### DOCUMENT SEGMENT
BIDS: Blind Identification
Database System
A system to prevent both gun
owner registration and prohibited firearm sales
by Brian Puckett and Russ Howard
(Rev. 04-05-02)
Summary
To avoid the historically tragic results of gun
registration and protect the U.S. Constitution, the authors propose to replace
America's National Instant Background Check System (NICS) with a Blind
Identification Database System (BIDS). Each gun dealer would have a list of all
persons prohibited from buying guns. Instead of a government background check,
dealers would check the list to see if potential buyers have firearms
disabilities. Thus, the government would no longer know who was buying guns and
could no longer build registration lists. Also, dealers would no longer be
required to keep records that identify gun buyers. In fact, they would be
prohibited from doing so unless such a policy was prominently disclosed. This
would prevent government from building registration lists by seizing dealer
records. To prevent unnecessary invasion of privacy and prevent abuse, BIDS
would list only the identities of prohibited buyers and their firearms purchase
disabilities. It would not contain the reason for any disability.
Ideally, the BIDS list would be computer-based
and updated over the internet, like anti-viral and other programs. For privacy
considerations, BIDS would ideally be encrypted to prevent easy access, and
could lawfully be used only by gun dealers and law enforcement, but only for the
specific purposes intended.
The authors note that records are being
illegally kept under NICS and that the Gun Control Act of 1968 is being used to
build a national registry of gun owners. Under GCA '68, dealers that go out of
business are required to turn in records to the federal government. Besides
normal industry turnover since 1968, a concerted effort by the Clinton
administration drove two-thirds of America's gun dealers out of business.
Consequently it's estimated that over 100 million firearms transaction records
are now in federal hands.
"As has been done in other countries in
other times," the authors note, "a tyrannical U.S. government can use
such records to confiscate firearms and to arrest, imprison, or murder actual or
suspected firearms owners. While a constitutional U.S. government...might obey
laws against keeping gun owner registries, a tyrannical government undoubtedly
would not...In the last century alone, registration and other gun controls are
estimated to have facilitated the murders of as many as 169 million people or
more by leaving them defenseless against criminal governments."

### SOURCE DATA
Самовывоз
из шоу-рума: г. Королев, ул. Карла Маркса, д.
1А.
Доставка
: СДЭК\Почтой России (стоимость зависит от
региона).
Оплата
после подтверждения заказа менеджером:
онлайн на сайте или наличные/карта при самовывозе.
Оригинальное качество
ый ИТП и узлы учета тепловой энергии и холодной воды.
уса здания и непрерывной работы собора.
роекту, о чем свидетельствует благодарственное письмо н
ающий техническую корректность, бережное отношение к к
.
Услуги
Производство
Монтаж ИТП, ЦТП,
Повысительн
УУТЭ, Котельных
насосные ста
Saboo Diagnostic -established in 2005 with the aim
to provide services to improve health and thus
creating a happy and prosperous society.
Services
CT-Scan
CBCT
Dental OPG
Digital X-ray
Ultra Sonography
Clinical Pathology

### QUESTIONS TO ANSWER
(1) In the text on the Blind Identification Database System, translate this sentence into Spanish: "Each gun dealer would have a list of all persons prohibited from buying guns."
(2) Answer these questions from the text on the Blind Identification Database System:
(a) Besides the identities of prohibited buyers, what would the BIDS list contain?
(b) Under GCA '68, what must dealers that go out of business do?
(c) About how many firearms transaction records are estimated to be in federal hands?

### ANSWERS TO THIS EXERCISE
(1) Cada vendedor de armas tendría una lista de todas las personas a las que se les prohíbe comprar armas.

(2)
(a) Their firearms purchase disabilities.
(b) Turn in records to the federal government.
(c) Over 100 million.